-- Qué harás --
a) Según el fragmento sobre el discurso de Obama, ¿para qué año deberá EE.UU. volver a tener la más alta tasa mundial de personas con grado universitario?
b) Reescribe, por favor, el tramo del fragmento sobre el discurso de Obama que va desde "Esta decisiva tarea" hasta "pagando las consecuencias.", cambiando "Plan de vivienda" por "Programa de vivienda".
c) Continúa el fragmento sobre el discurso de Obama a partir de su última oración.

-- Fragmento seleccionado --

Asimismo, dejó en claro que el Plan de recuperación económica es sólo el primer paso para estimular el crecimiento, pero que tan importante como ello es acometer la grave crisis financiera que sufre el país, sumido en el pesimismo hasta hoy en día, por lo tanto es tarea urgente encarar este crítico problema, habida cuenta que en las economías de mercado y muy en especial en la norteamericana, el flujo ininterrumpido del crédito es lo que las mantiene viva y dinámica.
Esta decisiva tarea la llevará a cabo de varias maneras. Una de ellas, implementando el mayor fondo de préstamos jamás creado, a fin de ayudar a financiar la compra de vehículos, estudios universitarios, préstamos a pequeñas empresas, etc. En segundo lugar, ha propuesto un Plan de vivienda para apoyar a las familias responsables y no inescrupulosas, pero en peligro de perder sus casas, a reducir sus pagos mensuales y/o refinanciar sus préstamos hipotecarios. En tercer lugar, el presidente actuará con toda la fuerza de su gobierno para asegurar que los principales bancos tengan suficiente confianza y dinero para otorgar créditos, reconociendo lo poco popular que es ayudarlos en este momento, considerando que las malas decisiones de sus ejecutivos fueron la causa, en parte, de que todos los ciudadanos norteamericanos, sin tener arte ni parte, estén pagando las consecuencias.
Barack Obama, además de referirse a su Plan de Recuperación y el Plan para la estabilidad financiera, anunció que presentará un proyecto de presupuesto ante el Congreso que reflejará el déficit heredado de un billón de dólares, una severa crisis financiera y una costosa recesión, reiterando que él es uno de los creyentes de que los problemas actuales no se resuelven por sí solos, sino que el gobierno tiene la responsabilidad de sentar las bases de la prosperidad de la nación.
Igualmente, en varios pasajes de su discurso, el presidente Obama destacó el tema de la educación, enfatizando que los países que enseñan mejor que EE.UU. en la actualidad, serán los que lo superen el día de mañana, garantizando que todo niño tendrá acceso a una educación competitiva, desde que nazca hasta que inicie su carrera superior, comprometiéndose para ello a ampliar la educación inicial y continuar mejorando su calidad, pidiendo al pueblo norteamericano, por lo menos un año más, de educación superior o capacitación laboral, lanzando un nuevo gran objetivo: para el 2020 EE.UU. deberá volver a tener la más alta tasa mundial de personas con grado universitario.

-- Coordenadas de puntos clave de la pose --
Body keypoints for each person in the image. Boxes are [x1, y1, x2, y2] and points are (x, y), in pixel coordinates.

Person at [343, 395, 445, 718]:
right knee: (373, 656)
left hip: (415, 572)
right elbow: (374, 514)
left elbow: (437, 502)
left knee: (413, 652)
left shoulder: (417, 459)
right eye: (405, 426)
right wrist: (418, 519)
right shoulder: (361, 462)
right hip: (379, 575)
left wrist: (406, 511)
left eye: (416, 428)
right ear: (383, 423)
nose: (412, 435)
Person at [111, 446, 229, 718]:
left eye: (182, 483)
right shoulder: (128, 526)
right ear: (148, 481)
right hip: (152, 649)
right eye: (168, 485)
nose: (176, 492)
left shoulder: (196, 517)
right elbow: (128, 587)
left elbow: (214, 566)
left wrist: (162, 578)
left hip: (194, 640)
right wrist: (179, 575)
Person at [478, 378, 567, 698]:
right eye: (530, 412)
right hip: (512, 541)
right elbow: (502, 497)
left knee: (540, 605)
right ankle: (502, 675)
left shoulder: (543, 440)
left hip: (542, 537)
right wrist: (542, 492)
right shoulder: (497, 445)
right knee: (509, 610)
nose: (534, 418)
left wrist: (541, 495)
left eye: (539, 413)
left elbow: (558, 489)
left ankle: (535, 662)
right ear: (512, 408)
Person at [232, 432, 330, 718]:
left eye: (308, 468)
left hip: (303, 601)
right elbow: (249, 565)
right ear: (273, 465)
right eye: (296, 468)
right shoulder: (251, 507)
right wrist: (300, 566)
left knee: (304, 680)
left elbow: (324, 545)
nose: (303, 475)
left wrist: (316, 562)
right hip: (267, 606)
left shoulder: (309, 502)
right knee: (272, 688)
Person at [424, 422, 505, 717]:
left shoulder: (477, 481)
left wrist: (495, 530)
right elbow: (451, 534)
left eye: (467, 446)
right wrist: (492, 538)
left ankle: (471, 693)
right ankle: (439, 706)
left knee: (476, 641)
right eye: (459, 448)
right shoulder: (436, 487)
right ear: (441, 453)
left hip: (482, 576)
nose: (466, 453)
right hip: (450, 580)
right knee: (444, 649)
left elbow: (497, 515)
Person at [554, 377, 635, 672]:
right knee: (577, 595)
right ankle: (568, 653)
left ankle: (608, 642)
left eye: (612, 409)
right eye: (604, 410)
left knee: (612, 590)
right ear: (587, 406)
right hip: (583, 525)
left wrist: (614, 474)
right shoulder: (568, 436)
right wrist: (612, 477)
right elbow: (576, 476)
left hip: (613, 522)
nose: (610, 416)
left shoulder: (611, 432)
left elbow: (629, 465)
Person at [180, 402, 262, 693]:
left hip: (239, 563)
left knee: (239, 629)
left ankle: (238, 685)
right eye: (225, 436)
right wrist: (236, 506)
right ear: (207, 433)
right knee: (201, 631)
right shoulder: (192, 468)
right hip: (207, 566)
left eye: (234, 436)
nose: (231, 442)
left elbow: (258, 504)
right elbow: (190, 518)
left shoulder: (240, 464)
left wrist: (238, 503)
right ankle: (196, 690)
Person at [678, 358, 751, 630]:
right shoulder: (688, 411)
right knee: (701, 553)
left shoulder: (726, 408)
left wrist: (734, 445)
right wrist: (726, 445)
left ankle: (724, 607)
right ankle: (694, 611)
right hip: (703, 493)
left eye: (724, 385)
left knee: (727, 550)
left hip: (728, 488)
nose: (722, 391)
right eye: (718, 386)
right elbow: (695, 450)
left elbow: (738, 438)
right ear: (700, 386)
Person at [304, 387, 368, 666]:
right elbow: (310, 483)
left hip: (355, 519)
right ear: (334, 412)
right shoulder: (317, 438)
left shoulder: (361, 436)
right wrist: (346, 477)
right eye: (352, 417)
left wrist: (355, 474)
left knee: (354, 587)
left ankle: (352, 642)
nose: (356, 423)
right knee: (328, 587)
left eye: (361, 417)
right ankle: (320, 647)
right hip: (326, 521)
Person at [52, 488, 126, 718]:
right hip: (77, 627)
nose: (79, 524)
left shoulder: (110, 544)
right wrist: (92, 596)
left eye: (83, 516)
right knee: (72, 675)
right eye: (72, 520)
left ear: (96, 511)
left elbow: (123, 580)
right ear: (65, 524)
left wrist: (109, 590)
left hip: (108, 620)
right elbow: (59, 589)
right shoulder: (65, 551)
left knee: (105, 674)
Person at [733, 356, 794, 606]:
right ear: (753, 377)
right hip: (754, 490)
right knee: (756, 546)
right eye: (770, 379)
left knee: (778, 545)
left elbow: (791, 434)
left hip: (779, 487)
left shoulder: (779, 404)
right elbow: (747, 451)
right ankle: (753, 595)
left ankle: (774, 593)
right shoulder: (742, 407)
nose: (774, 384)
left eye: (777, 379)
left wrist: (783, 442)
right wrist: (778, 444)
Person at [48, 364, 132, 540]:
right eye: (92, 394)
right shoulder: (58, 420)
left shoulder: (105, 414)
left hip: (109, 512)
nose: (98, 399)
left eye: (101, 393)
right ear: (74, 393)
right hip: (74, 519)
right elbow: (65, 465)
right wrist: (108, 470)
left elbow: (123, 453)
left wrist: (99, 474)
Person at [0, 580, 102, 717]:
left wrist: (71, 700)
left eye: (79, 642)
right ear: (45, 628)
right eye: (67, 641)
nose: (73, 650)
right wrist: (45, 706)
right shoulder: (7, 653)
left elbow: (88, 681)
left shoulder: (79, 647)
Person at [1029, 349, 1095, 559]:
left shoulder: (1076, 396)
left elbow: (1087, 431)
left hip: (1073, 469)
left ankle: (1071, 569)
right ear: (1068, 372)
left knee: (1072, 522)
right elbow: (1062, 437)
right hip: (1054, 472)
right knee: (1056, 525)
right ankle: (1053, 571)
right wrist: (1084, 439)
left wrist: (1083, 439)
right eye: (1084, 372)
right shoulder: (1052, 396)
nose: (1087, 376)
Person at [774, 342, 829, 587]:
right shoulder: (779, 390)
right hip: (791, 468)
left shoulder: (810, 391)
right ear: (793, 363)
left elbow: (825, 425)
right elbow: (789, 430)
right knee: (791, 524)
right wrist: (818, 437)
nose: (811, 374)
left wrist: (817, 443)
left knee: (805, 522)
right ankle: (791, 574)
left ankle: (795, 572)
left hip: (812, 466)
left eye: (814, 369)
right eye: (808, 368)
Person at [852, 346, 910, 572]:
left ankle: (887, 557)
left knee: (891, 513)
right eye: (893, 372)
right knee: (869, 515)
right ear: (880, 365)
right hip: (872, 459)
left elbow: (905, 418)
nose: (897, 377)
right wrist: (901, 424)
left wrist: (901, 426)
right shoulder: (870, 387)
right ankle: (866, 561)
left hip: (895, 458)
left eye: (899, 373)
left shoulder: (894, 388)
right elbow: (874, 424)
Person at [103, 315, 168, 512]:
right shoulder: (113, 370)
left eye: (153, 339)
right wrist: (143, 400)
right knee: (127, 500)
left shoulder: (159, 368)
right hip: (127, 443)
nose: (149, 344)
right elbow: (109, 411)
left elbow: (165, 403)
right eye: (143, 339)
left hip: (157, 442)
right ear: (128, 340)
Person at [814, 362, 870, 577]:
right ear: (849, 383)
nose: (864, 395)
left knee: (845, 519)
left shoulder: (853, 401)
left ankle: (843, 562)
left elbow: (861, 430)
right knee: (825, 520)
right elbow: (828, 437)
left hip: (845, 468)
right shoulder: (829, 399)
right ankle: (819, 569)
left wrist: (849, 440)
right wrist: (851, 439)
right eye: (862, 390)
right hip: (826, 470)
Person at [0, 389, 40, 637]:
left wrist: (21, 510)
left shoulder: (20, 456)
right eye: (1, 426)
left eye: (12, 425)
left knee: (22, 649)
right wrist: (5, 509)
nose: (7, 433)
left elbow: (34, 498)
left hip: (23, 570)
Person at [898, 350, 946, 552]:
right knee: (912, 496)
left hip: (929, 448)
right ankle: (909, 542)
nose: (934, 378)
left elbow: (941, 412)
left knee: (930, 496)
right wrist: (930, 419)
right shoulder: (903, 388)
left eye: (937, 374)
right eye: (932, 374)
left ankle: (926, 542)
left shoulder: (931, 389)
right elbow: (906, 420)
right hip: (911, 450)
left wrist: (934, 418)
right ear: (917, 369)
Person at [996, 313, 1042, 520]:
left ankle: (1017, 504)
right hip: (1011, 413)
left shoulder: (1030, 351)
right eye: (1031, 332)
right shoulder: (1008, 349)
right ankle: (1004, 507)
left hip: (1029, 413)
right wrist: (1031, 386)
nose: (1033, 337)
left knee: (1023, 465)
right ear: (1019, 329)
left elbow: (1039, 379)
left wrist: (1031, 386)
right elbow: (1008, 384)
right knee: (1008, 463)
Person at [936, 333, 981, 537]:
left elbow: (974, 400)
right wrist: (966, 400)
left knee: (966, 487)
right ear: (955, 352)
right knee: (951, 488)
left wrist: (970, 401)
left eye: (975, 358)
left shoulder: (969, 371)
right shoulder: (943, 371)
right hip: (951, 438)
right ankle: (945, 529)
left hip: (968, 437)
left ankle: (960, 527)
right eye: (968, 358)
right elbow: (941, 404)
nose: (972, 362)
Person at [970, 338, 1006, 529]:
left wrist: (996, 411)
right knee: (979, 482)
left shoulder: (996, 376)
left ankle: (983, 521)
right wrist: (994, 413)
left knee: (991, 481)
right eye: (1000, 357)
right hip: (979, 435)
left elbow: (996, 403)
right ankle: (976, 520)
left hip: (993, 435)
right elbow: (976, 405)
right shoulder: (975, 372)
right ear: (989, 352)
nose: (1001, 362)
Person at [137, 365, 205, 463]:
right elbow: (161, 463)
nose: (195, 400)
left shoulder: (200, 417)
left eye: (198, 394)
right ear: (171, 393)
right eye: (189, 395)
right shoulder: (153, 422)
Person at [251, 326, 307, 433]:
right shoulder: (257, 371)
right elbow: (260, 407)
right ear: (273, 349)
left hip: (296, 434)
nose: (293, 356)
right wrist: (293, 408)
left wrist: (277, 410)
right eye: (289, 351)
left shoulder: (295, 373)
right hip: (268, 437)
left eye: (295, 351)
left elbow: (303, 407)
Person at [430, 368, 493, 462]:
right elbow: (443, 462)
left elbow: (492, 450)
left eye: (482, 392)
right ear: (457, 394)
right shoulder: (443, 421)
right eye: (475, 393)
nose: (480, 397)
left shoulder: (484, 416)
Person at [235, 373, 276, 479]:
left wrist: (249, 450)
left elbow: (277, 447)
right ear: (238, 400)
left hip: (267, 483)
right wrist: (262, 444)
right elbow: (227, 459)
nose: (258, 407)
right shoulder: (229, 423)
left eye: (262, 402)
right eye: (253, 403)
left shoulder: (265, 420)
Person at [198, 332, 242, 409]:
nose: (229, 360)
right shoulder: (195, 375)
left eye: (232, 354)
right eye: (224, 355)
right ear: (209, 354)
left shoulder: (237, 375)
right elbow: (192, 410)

-- Respuestas proporcionadas --
a) Para el 2020.

b)
Esta decisiva tarea la llevará a cabo de varias maneras. Una de ellas, implementando el mayor fondo de préstamos jamás creado, a fin de ayudar a financiar la compra de vehículos, estudios universitarios, préstamos a pequeñas empresas, etc. En segundo lugar, ha propuesto un Programa de vivienda para apoyar a las familias responsables y no inescrupulosas, pero en peligro de perder sus casas, a reducir sus pagos mensuales y/o refinanciar sus préstamos hipotecarios. En tercer lugar, el presidente actuará con toda la fuerza de su gobierno para asegurar que los principales bancos tengan suficiente confianza y dinero para otorgar créditos, reconociendo lo poco popular que es ayudarlos en este momento, considerando que las malas decisiones de sus ejecutivos fueron la causa, en parte, de que todos los ciudadanos norteamericanos, sin tener arte ni parte, estén pagando las consecuencias.

c)
En otro momento de su discurso, de tono optimista y esperanzador, Obama se ha comprometido a reducir, en cuatro años, a la mitad el déficit fiscal, prometiendo eliminar programas ineficientes y que desperdician dinero, anunciando que ya ha logrado identificar ahorros por dos billones de dólares en la próxima década.
En política exterior, el presidente indicó que muy pronto anunciará un camino a seguir en Irak, que deje su futuro en manos de su pueblo y acabe con esta guerra que ya lleva siete años, de forma responsable. Adelantó que anunciará próximamente una nueva estrategia integral para Afganistán y Pakistán, para poder derrotar a Al Quaeda y combatir el extremismo mundial, afianzando viejas alianzas, forjando nuevas y utilizando todos los elementos de poder de EE.UU.
En cuanto a la crisis económica mundial, aseguró que EE.UU. ya está colaborando con los países del G-20, a fin de restaurar la confianza en el sistema financiero y evitar el aumento del proteccionismo y promover la demanda de productos norteamericanos en todo el mundo.
Tendrán éxito los planes y políticas esbozadas por el presidente Obama? Por el bien de su país y el del mundo entero esperemos que sí. Para ello, tendrá que demostrar, en los hechos, firmeza en la conducción y un efectivo liderazgo mundial, en defensa de la democracia y la justicia social en el mundo.